Environment Variable Description Possible Values Required
CUBEJS_AWS_KEY The AWS Access Key ID to use for database connections A valid AWS Access Key ID 1
CUBEJS_AWS_SECRET The AWS Secret Access Key to use for database connections A valid AWS Secret Access Key 1
CUBEJS_AWS_REGION The AWS region of the Cube deployment A valid AWS region
CUBEJS_AWS_S3_OUTPUT_LOCATION The S3 path to store query results made by the Cube deployment A valid S3 path
CUBEJS_AWS_ATHENA_WORKGROUP The name of the workgroup in which the query is being started A valid Athena Workgroup
CUBEJS_AWS_ATHENA_CATALOG The name of the catalog to use by default A valid Athena Catalog name
CUBEJS_AWS_ATHENA_ASSUME_ROLE_ARN The ARN of the IAM role to assume for Athena access A valid IAM role ARN
CUBEJS_AWS_ATHENA_ASSUME_ROLE_EXTERNAL_ID The external ID to use when assuming the IAM role (if required by the role's trust policy) A string
CUBEJS_DB_NAME The name of the database to use by default A valid Athena Database name
CUBEJS_DB_SCHEMA The name of the schema to use as information_schema filter. Reduces count of tables loaded during schema generation. A valid schema name
CUBEJS_CONCURRENCY The number of concurrent queries to the data source A valid number

1 Either provide CUBEJS_AWS_KEY and CUBEJS_AWS_SECRET for static credentials, or use CUBEJS_AWS_ATHENA_ASSUME_ROLE_ARN for role-based authentication. When using role assumption without static credentials, the driver will use the AWS SDK's default credential chain (IAM instance profile, EKS IRSA, etc.).

Pre-Aggregation Feature Support

count_distinct_approx

Measures of type count_distinct_approx can be used in pre-aggregations when using AWS Athena as a source database.

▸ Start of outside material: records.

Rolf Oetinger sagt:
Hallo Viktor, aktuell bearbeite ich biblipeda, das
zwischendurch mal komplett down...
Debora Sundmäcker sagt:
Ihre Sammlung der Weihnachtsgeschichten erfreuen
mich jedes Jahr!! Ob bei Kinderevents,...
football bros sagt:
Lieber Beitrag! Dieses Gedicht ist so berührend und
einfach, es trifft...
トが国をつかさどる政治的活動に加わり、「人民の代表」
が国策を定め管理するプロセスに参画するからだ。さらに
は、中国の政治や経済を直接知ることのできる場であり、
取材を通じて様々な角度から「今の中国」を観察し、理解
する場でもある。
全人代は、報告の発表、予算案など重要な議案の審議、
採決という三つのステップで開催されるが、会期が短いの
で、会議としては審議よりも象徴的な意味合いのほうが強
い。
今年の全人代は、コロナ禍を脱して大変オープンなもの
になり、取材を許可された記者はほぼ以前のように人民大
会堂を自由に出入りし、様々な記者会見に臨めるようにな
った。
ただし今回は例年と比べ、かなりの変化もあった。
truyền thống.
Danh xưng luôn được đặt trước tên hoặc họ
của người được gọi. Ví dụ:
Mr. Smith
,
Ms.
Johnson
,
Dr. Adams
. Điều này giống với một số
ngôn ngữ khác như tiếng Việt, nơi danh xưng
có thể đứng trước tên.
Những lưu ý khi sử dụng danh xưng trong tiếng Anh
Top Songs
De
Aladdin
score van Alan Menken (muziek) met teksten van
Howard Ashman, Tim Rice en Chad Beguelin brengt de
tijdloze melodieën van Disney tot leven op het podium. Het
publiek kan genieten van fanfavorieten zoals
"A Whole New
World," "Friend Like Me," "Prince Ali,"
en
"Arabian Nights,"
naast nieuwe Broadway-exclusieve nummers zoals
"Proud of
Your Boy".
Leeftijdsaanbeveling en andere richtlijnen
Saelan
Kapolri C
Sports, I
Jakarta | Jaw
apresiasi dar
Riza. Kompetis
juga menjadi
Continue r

To learn more about AWS Athena's support for approximate aggregate functions, click here.

Pre-Aggregation Build Strategies

To learn more about pre-aggregation build strategies, head here.

Feature Works with read-only mode? Is default?
Batching
Export Bucket

By default, AWS Athena uses a batching strategy to build pre-aggregations.

Batching

No extra configuration is required to configure batching for AWS Athena.

Export Bucket

AWS Athena only supports using AWS S3 for export buckets.

AWS S3

For improved pre-aggregation performance with large datasets, enable export bucket functionality by configuring Cube with the following environment variables:

Ensure the AWS credentials are correctly configured in IAM to allow reads and writes to the export bucket in S3.

CUBEJS_DB_EXPORT_BUCKET_TYPE=s3
CUBEJS_DB_EXPORT_BUCKET=my.bucket.on.s3
CUBEJS_DB_EXPORT_BUCKET_AWS_KEY=<AWS_KEY>
CUBEJS_DB_EXPORT_BUCKET_AWS_SECRET=<AWS_SECRET>
CUBEJS_DB_EXPORT_BUCKET_AWS_REGION=<AWS_REGION>

SSL

Cube does not require any additional configuration to enable SSL as AWS Athena connections are made over HTTPS.